Purpose: This study explored third-year clinical teaching encounters from the perspective of the simulated patient (SP) participants.
Method: In August through December 2008, to obtain data from SPs, the authors used retrospective Think Aloud (rTA) methodology on video recordings of teaching sessions in which the respective SPs had participated. While watching the video, SPs were instructed to speak aloud their thoughts in response to the question “What made you feel comfortable or uncomfortable during the session?” Recordings of rTA exercises were analyzed by qualitative content analysis.
Results: From 27 teaching sessions with 23 different teachers, 269 relevant comments were extracted and categorized. SPs felt comfortable if the atmosphere was calm (10 comments), appropriate physical contact was established (8), the student attended to the patient (8), the student acted in a well-structured manner (7), and the role-play was well structured by the clinical teacher (7).
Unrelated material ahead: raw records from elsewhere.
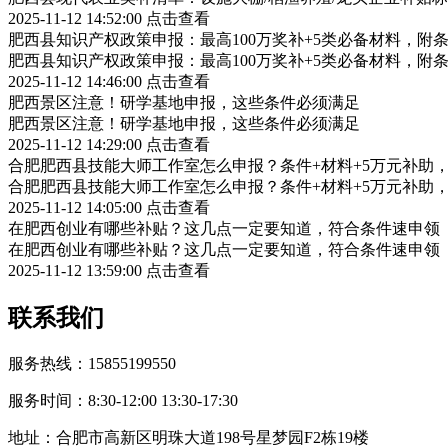
2025-11-12 14:52:00
点击查看
肥西县知识产权政策申报：最高100万奖补+5类必备材料，附
肥西县知识产权政策申报：最高100万奖补+5类必备材料，附
2025-11-12 14:46:00
点击查看
肥西景区注意！研学基地申报，这些条件必须满足
肥西景区注意！研学基地申报，这些条件必须满足
2025-11-12 14:29:00
点击查看
合肥肥西县技能大师工作室怎么申报？条件+材料+5万元补助
合肥肥西县技能大师工作室怎么申报？条件+材料+5万元补助
2025-11-12 14:05:00
点击查看
在肥西创业有哪些补贴？这几点一定要知道，符合条件速申领
在肥西创业有哪些补贴？这几点一定要知道，符合条件速申领
2025-11-12 13:59:00
点击查看
联系我们
服务热线：15855199550
服务时间：8:30-12:00 13:30-17:30
地址：合肥市高新区明珠大道198号星梦园F2栋19楼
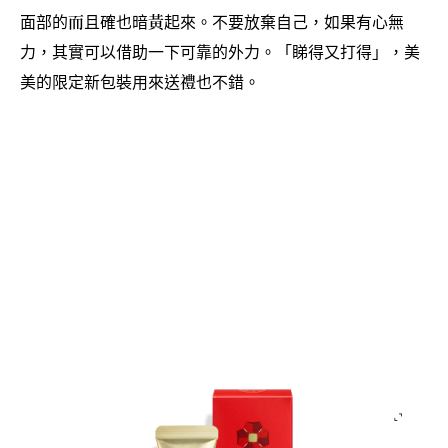
面部的而且確也暗黃起來。不要放棄自己
如果有心無
，
力
其實可以借助一下可靠的外力。「睇得又打得」
美
，
，
美的限定新包裝用來送禮也不錯。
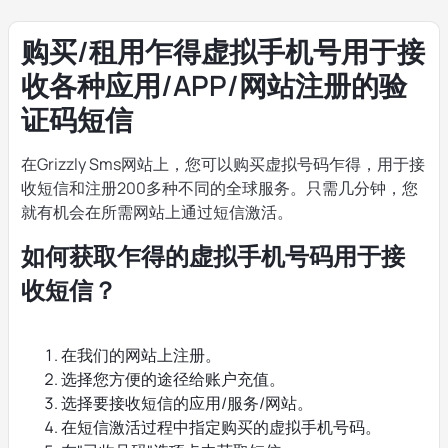
购买/租用乍得虚拟手机号用于接
收各种应用/APP/网站注册的验
证码短信
在Grizzly Sms网站上，您可以购买虚拟号码乍得，用于接
收短信和注册200多种不同的全球服务。只需几分钟，您
就有机会在所需网站上通过短信激活。
如何获取乍得的虚拟手机号码用于接
收短信？
在我们的网站上注册。
选择您方便的途径给账户充值。
选择要接收短信的应用/服务/网站。
在短信激活过程中指定购买的虚拟手机号码。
SPs felt uncomfortable if they were excluded from communication (16), actions were not properly explained (14), students did not attend to the patient (10), students did not stay in their role (10), and everyone talked at the same time (8).
Conclusions: SPs highly valued a clear structure of the teaching setting and appropriate preparation and good communication skills on the students' part. Many of the aspects of teaching quality were found to be under the influence of the clinical teacher and may, therefore, be important for teacher training.